- _ABOUT THIS TASK_:
Copy the lines exactly. Begin at the first line of the data and stop after the line with "cytoplasmic/membranous,nuclear positivity for".

- _SUPPLIED INFORMATION_:
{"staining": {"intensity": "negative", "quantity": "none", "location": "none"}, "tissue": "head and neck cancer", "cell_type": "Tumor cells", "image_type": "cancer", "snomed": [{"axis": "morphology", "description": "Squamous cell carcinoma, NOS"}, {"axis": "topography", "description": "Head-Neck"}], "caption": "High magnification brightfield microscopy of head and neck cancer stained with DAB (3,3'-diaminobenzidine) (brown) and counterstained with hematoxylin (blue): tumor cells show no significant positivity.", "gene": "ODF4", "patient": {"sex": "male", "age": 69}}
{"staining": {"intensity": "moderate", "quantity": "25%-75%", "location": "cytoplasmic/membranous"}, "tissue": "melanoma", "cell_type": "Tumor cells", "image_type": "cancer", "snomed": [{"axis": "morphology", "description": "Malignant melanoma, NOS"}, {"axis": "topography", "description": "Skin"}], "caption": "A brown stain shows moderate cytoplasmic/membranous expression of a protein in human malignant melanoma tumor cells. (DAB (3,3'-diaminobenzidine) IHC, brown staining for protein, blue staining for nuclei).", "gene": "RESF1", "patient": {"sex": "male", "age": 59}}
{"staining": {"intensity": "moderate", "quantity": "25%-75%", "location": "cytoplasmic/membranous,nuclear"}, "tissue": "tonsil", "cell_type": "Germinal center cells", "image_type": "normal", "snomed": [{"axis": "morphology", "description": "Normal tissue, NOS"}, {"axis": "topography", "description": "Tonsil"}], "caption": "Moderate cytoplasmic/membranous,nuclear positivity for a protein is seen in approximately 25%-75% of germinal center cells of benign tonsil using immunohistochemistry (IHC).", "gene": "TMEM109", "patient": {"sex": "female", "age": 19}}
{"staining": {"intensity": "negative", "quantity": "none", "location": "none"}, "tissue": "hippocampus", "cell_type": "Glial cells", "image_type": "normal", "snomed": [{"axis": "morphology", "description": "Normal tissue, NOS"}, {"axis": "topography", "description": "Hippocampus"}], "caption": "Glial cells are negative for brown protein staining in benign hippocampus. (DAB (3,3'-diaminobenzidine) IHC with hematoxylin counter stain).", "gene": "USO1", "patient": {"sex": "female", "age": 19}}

- _SOLUTION BELOW_:
{"staining": {"intensity": "negative", "quantity": "none", "location": "none"}, "tissue": "head and neck cancer", "cell_type": "Tumor cells", "image_type": "cancer", "snomed": [{"axis": "morphology", "description": "Squamous cell carcinoma, NOS"}, {"axis": "topography", "description": "Head-Neck"}], "caption": "High magnification brightfield microscopy of head and neck cancer stained with DAB (3,3'-diaminobenzidine) (brown) and counterstained with hematoxylin (blue): tumor cells show no significant positivity.", "gene": "ODF4", "patient": {"sex": "male", "age": 69}}
{"staining": {"intensity": "moderate", "quantity": "25%-75%", "location": "cytoplasmic/membranous"}, "tissue": "melanoma", "cell_type": "Tumor cells", "image_type": "cancer", "snomed": [{"axis": "morphology", "description": "Malignant melanoma, NOS"}, {"axis": "topography", "description": "Skin"}], "caption": "A brown stain shows moderate cytoplasmic/membranous expression of a protein in human malignant melanoma tumor cells. (DAB (3,3'-diaminobenzidine) IHC, brown staining for protein, blue staining for nuclei).", "gene": "RESF1", "patient": {"sex": "male", "age": 59}}
{"staining": {"intensity": "moderate", "quantity": "25%-75%", "location": "cytoplasmic/membranous,nuclear"}, "tissue": "tonsil", "cell_type": "Germinal center cells", "image_type": "normal", "snomed": [{"axis": "morphology", "description": "Normal tissue, NOS"}, {"axis": "topography", "description": "Tonsil"}], "caption": "Moderate cytoplasmic/membranous,nuclear positivity for a protein is seen in approximately 25%-75% of germinal center cells of benign tonsil using immunohistochemistry (IHC).", "gene": "TMEM109", "patient": {"sex": "female", "age": 19}}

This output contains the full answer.